As I flipped through the pages, however, I came to an even more horrifying realization: If I was trying to do this work now, I would likely never get funding. You see, I worked in the exciting field of bacteriophage lambda biology, studying the ins-and-outs, if you will, of how the virus packages its DNA during replication. While this might have been hot stuff when in vitro lambda packaging was the only way to deal with large DNA fragments, it would likely be lost in today's funding environment where the most important questions is: What are the opportunities for commercial spin-off?
All this to say that in the present-day crush to use commercialization to rationalize academic and government research, I worry about what fascinating discoveries we might be missing. (Disclosure: My thesis has perhaps one interesting observation, but nothing I would call fascinating.)
In the late 1950s and early '60s, Dr. Werner Arber and colleagues noted that certain strains of bacteriophage lambda (there it is again) were restricted to growth on specific strains of E. coli, but the virus could be modified to allow growth on other bacteria. As they elucidated this process of restriction/modification, I am confident that there were few conversations about the commercial prospects of the project and in applying for research grants, they were unlikely to be asked questions about how quickly they could generate spin-off companies.
The research progressed, however, and unexpectedly became the cornerstone of the genomics revolution several decades later: the identification and application of restriction endonucleases to isolate and transfer DNA sequences. Along with Drs. Daniel Nathans and Hamilton Smith, Arber won the 1978 Nobel Prize in Physiology or Medicine for this discovery.
I am in favor of the commercialization of new technologies, even within the academic sphere; if nothing else, it is a great way for academic centers to generate revenue through tech transfer and IP licensing. I am concerned, however, that the pendulum has yet again swung too far and that what was once a nice-to-have option on a funding application (i.e., commercialization potential) has become a must-have mandate. And to make matters worse, even when you can get funding, there is the very real danger of it being yanked in subsequent years if you don't seem to be making your spin-off targets.
Perhaps I'm being naïve (which is usually a sign that I am), but I didn't think that commercialization was the purpose of basic science, but rather a perquisite. Basic science, in my eyes, exists to open new areas of exploration and to fill in the gaps of our fundamental understanding of the universe—for the purposes of DDN's audience, the biomolecular universe. Basic science should not be about revenue generation.

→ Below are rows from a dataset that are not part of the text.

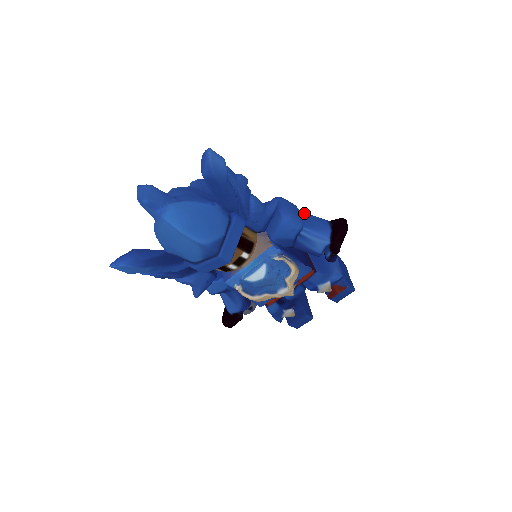
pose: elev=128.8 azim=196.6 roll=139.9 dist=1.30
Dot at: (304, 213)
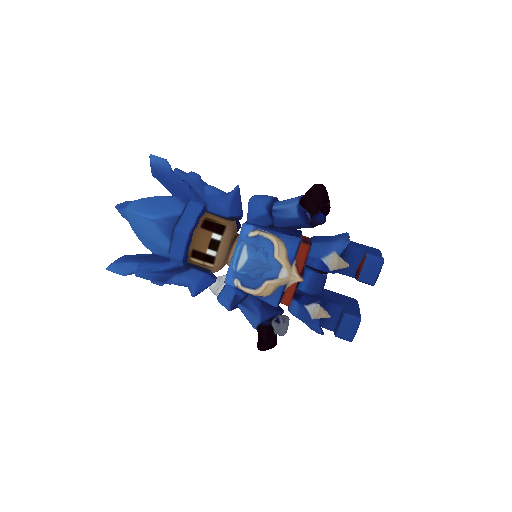
Dot at: occluded
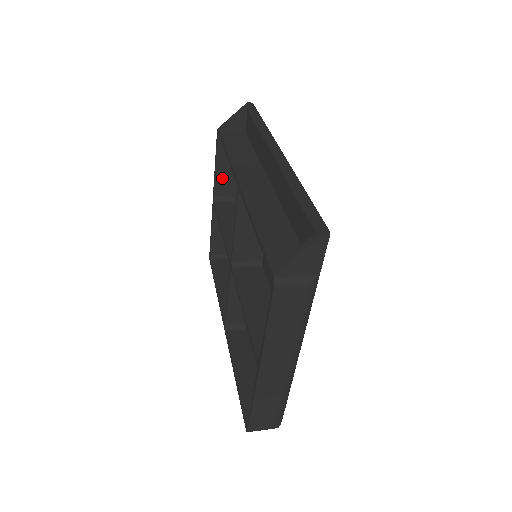
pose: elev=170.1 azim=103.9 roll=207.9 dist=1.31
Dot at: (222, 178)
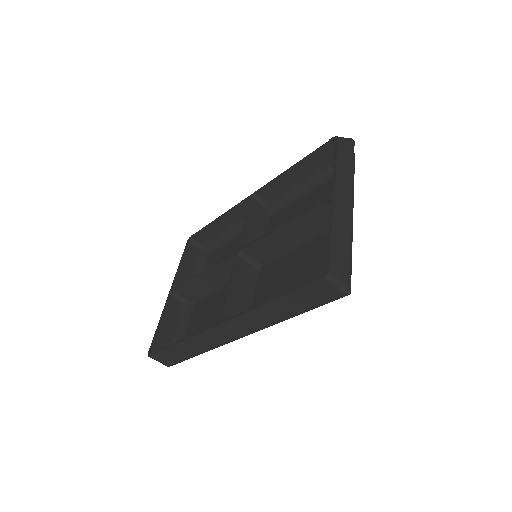
Dot at: (183, 275)
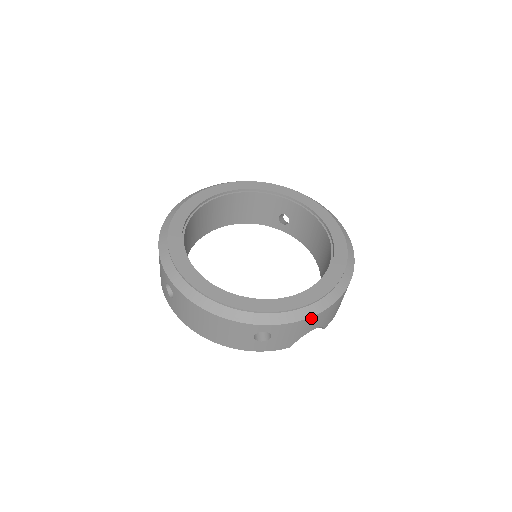
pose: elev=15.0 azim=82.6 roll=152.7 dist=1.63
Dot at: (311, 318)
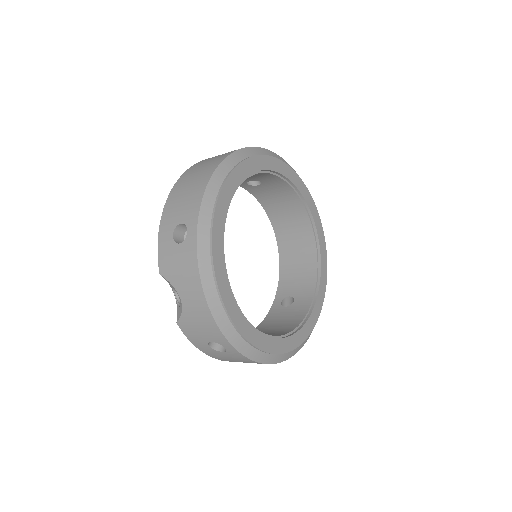
Dot at: occluded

Have we become so arrogant in our knowledge of the biomolecular world that we don't believe there are any gaps? That we have all the tools and know-how we need to generate any outcome? Even within the commercial sphere, the incredibly high incidence of failure—it takes 100,000 compounds to find one drug—would seem to indicate the answer should be no.
This is nothing of which we need be ashamed, however, as we've only really had the appropriate tools for the last 50 years or so—tools, I might remind you, that were developed under the auspices of basic science.